TEXT UNDER STUDY ::
[Start of Attachment]
Question

Box 1 contains 3 blue and 5 red balls, whereas Box 2 contains 2 blue and 4 red ball. A ball is randomly chosen from Box 1 and then transferred to Box 2, and a ball is then randomly selected from Box 2. What is the conditional probability that the transferred ball was blue, given that a red ball is selected from Box 2 (round off to second decimal place)?

Answer 1

Answer:

0.32

Step-by-step explanation:

Let A be the event that the transferred ball was blue.

B be the event that the red ball is selected from box 2

C be the event that the transferred ball was red

Then:

P(A) be the probability that the transferred ball was blue, which is 3/8

P(C) be the probability that the transferred ball was red, which is 5/8

P(B|A) is the probability that selected ball is red, given that the transferred ball was blue, which is 4/7

P(B|C) is the probability that selected ball is red, given that the transferred ball was red, which is 5/7

P(B) is the probability that the selected ball is red, which there are 2 scenarios, given that the transferred ball is blue and red

P(B) = P(B|A)P(A) + P(B|C)P(C)

$P(B) = \frac{4}{7}\frac{3}{8} + \frac{5}{7}\frac{5}{8}$

$P(B) = \frac{3}{14} + \frac{25}{56} = \frac{37}{56}$

P(A|B) is the probability that the transferred ball was blue, given that a red ball is selected from Box 2, which can be solved using Bayes theorem

$P(A|B) = \frac{P(B|A)P(A)}{P(B)} = \frac{\frac{4}{7}*\frac{3}{8}}{\frac{37}{56}} = \frac{3}{14}\frac{56}{37} = \frac{12}{37} = 0.324$
[End of Attachment]
INFORMATION SUPPLIED ::
[Start of Attachment]
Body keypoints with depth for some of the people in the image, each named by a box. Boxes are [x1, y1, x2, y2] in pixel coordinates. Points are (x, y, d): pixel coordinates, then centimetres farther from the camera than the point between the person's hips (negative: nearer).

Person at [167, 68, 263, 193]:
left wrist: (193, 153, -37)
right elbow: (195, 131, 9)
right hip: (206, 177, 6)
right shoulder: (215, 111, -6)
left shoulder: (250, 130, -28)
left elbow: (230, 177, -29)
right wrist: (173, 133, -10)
[End of Attachment]
[Start of Attachment]
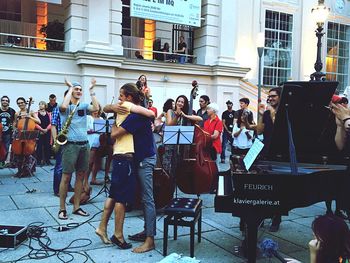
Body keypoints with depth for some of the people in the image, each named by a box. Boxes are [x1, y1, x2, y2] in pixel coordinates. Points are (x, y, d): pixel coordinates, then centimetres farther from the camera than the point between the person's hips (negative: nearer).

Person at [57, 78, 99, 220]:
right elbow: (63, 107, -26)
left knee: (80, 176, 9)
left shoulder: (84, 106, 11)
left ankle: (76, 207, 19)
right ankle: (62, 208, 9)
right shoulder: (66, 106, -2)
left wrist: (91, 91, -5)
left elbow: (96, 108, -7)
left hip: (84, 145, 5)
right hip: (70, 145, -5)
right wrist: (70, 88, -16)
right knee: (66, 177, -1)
[End of Attachment]
[Start of Attachment]
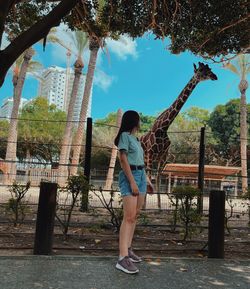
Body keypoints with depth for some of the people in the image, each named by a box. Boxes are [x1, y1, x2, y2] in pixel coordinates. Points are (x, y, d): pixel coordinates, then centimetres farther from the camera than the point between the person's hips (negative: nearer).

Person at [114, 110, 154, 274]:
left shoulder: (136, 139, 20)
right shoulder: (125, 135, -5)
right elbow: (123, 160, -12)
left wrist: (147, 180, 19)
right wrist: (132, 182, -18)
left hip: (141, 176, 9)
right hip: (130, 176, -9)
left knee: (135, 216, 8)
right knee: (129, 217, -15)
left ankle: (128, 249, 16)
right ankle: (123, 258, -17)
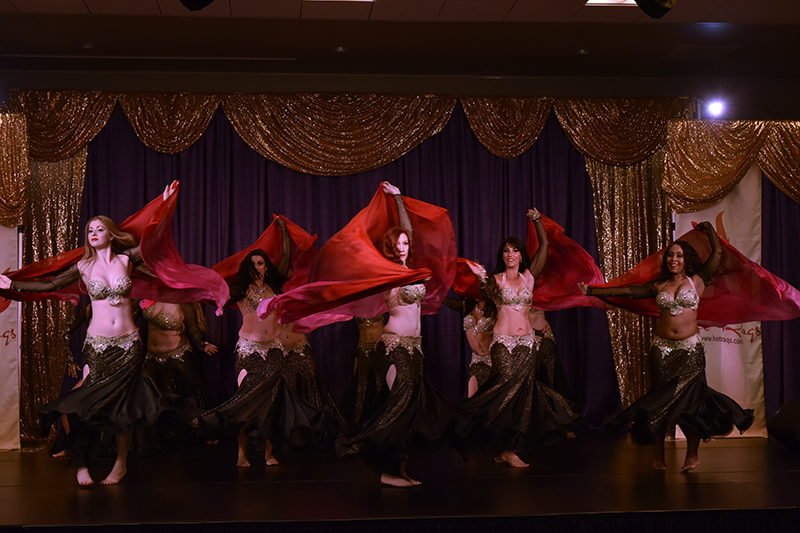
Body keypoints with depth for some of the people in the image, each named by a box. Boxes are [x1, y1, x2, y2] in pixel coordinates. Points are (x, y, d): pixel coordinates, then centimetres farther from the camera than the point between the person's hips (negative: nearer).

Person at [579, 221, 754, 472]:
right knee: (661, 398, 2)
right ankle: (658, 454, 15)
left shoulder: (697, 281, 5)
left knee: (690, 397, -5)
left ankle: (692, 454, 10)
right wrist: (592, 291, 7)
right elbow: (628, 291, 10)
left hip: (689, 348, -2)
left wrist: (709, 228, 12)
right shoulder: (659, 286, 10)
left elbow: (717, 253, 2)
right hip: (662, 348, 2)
[End of Attachment]
PROBLEM SET ::
**1)** Rewrite the paragraph of the probability thread beginning "Box 1 contains 3 blue and 5 red balls" as a short list, keeping its main facts.
**2)** Copy, word for word, everything in the probability thread from "P(B) is the" down to "P(B|A)P(A) + P(B|C)P(C)".
**3)** Answer these questions from the probability thread:
(a) What final answer is given to the problem?
(b) What probability is given that the transferred ball was red?
(c) Which theorem is used to find P(A|B)?
The lines have no connection to the probability thread.

WRITTEN RESPONSES ::
**1)**
- Box 1 holds 3 blue and 5 red balls.
- Box 2 holds 2 blue and 4 red balls.
- One ball is drawn at random from Box 1 and moved to Box 2.
- One ball is then drawn at random from Box 2.
- Find the conditional probability that the moved ball was blue, given that the ball drawn from Box 2 is red, rounded to two decimal places.

**2)**
P(B) is the probability that the selected ball is red, which there are 2 scenarios, given that the transferred ball is blue and red

P(B) = P(B|A)P(A) + P(B|C)P(C)

**3)**
(a) 0.32
(b) 5/8
(c) Bayes theorem